On December 18th, federal regulators unveiled new rules aimed at protecting credit card consumers. The catch is that they allowed these banks to continue taking advantage of consumers for 18 more months.

It took 300 pages for the regulators to tell us just how bad these guys have been, but most of us already knew what was going on beforehand. Some of the problems revolved around how banks figure out interest, now they’ll jack up interest rates at a moment’s notice, change up grace periods and cancel cards without almost any notice to consumers. Frankly, if it wasn’t for the fact that most of us are married to the ease of obtaining credit cards and the ability to buy things that most can’t really afford, credit card issuers for the most part would have been gone long before. That it’s taken the federal government so long to decide to finally protect consumers should make them feel ashamed of themselves for falling down on the job.

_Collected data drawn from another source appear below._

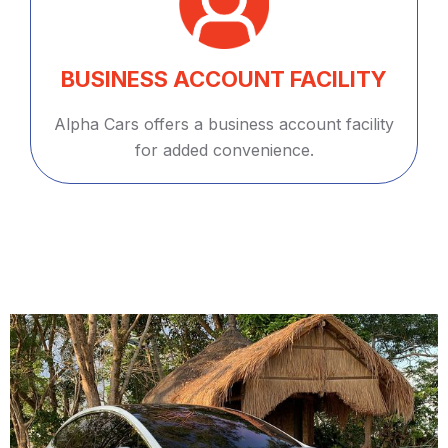
BUSINESS ACCOUNT FACILITY
Alpha Cars offers a business account facility
for added convenience.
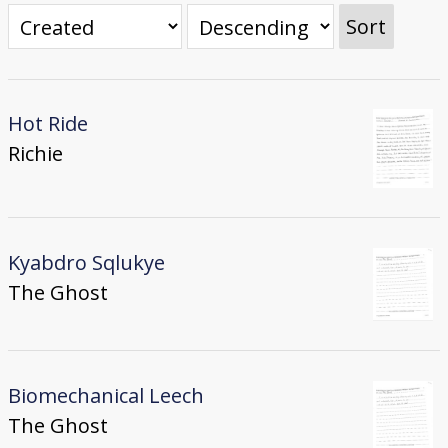
Donate
Sort
[Missing Page]
Hot Ride
Richie
Kyabdro Sqlukye
The Ghost
Biomechanical Leech
The Ghost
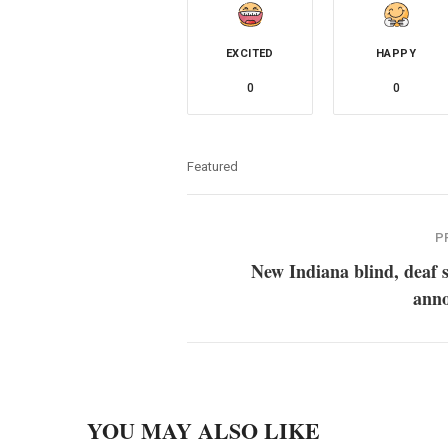
EXCITED
HAPPY
0
0
Featured
P
New Indiana blind, deaf 
ann
YOU MAY ALSO LIKE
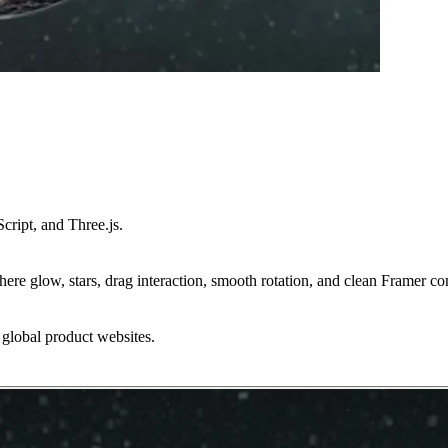
ipt, and Three.js.
phere glow, stars, drag interaction, smooth rotation, and clean Framer con
d global product websites.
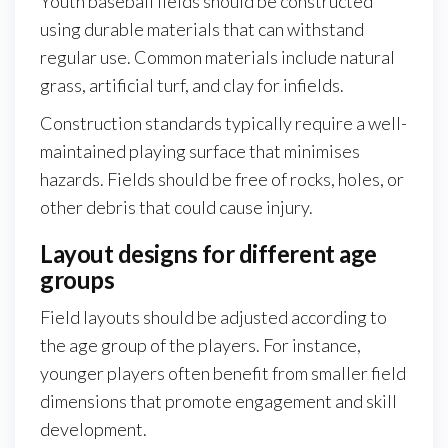
Youth baseball fields should be constructed
using durable materials that can withstand
regular use. Common materials include natural
grass, artificial turf, and clay for infields.
Construction standards typically require a well-
maintained playing surface that minimises
hazards. Fields should be free of rocks, holes, or
other debris that could cause injury.
Layout designs for different age
groups
Field layouts should be adjusted according to
the age group of the players. For instance,
younger players often benefit from smaller field
dimensions that promote engagement and skill
development.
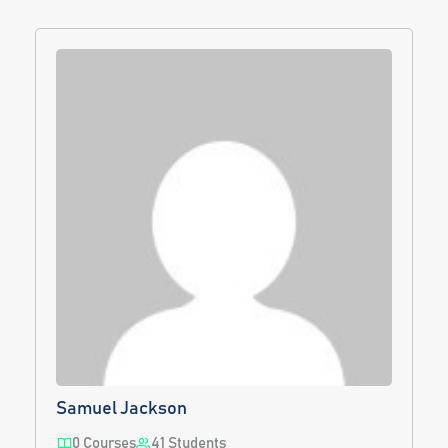
Samuel Jackson
0 Courses
41 Students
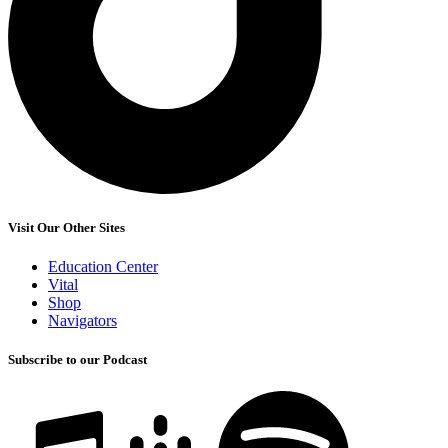
Visit Our Other Sites
Education Center
Vital
Shop
Navigators
Subscribe to our Podcast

So, what did they do for consumers? They limited card issuers’ ability to raise interest rates in the first year after they issue a card. They curtailed banks’ ability to retroactively raise interest rates on consumers’ existing balances, including penalties levied when the a payment arrives a few days late. Card issuers will have to give consumers at least 21 days to pay their bills (and can’t attach that mid-day payment rule anymore), and they are prohibited from double-cycle billing, which retroactively applies interest charges to purchases made after a consumer fails to pay their bill on time. If the date of payment comes on a weekend, we’ll get extra days to pay. And finally, when multiple interest rates apply to different types of balances on the same card, banks can no longer apply payments in a way that maximizes interest charges. Payments must be applied evenly across all types of balances, or in a way that’s more advantageous to consumers.

The biggest one for all of us, though, is when credit card issuers decide to jack up their interest rates. When the new rules go into effect, they’ll not be allowed to jack up the interest rate, then apply it to any existing balances. I’ve always thought that was one of the sneakiest things I’ve seen, although, if you read the small print on one of their statements (something that very few people do, and I’ll admit I don’t always do it myself), whenever they send you something that indicates there’s a change in the rules, if they indicate that there’s a change coming and we don’t cancel the card, then it’s on us. Well, from now on, we’ll be protected from ourselves; I appreciate the help.

Of course the banks and credit card companies aren’t happy with this, and they’re threatening higher costs and fees; that was to be expected. They’ve also indicated that it might mean fewer people will be accepted for credit cards, and my thought is that’s not such a bad thing. After all, one of the issues that’s gotten this country into financial difficulties in the first place is the issuing of too many cards to too many people who really don’t deserve them. When I was 27 years old, I received a credit card with a $10,000 credit limit on it, and at that time I was only making $24,000 a year. I’m glad that I had some control over myself and didn’t run up my balance that high, but there’s no way I was qualified, based on my limited credit history at the time, for a card of that magnitude.

One great line that came out of the report, something that every major credit guru has always said people should do, something which most people don’t have the ability to do. In its report, the Office of Thrift Supervision rejected the suggestion that cardholders can avoid all interest and fees by simply paying their bills on time. Credit cards are designed as borrowing instruments, the agency reasoned, and consumers shouldn’t be expected to avoid mistreatment only “by paying their balances in full each month.”

This is all good stuff coming from the Fed. It would have been great to say this was protection we were getting in 2009, as a great New Year’s present, but it’s not to be. So, I guess we’ll have to save the thanks for 2010, and just give thanks that 2008 is almost over, and let’s hope for a very happy financial year in 2009, one way or another.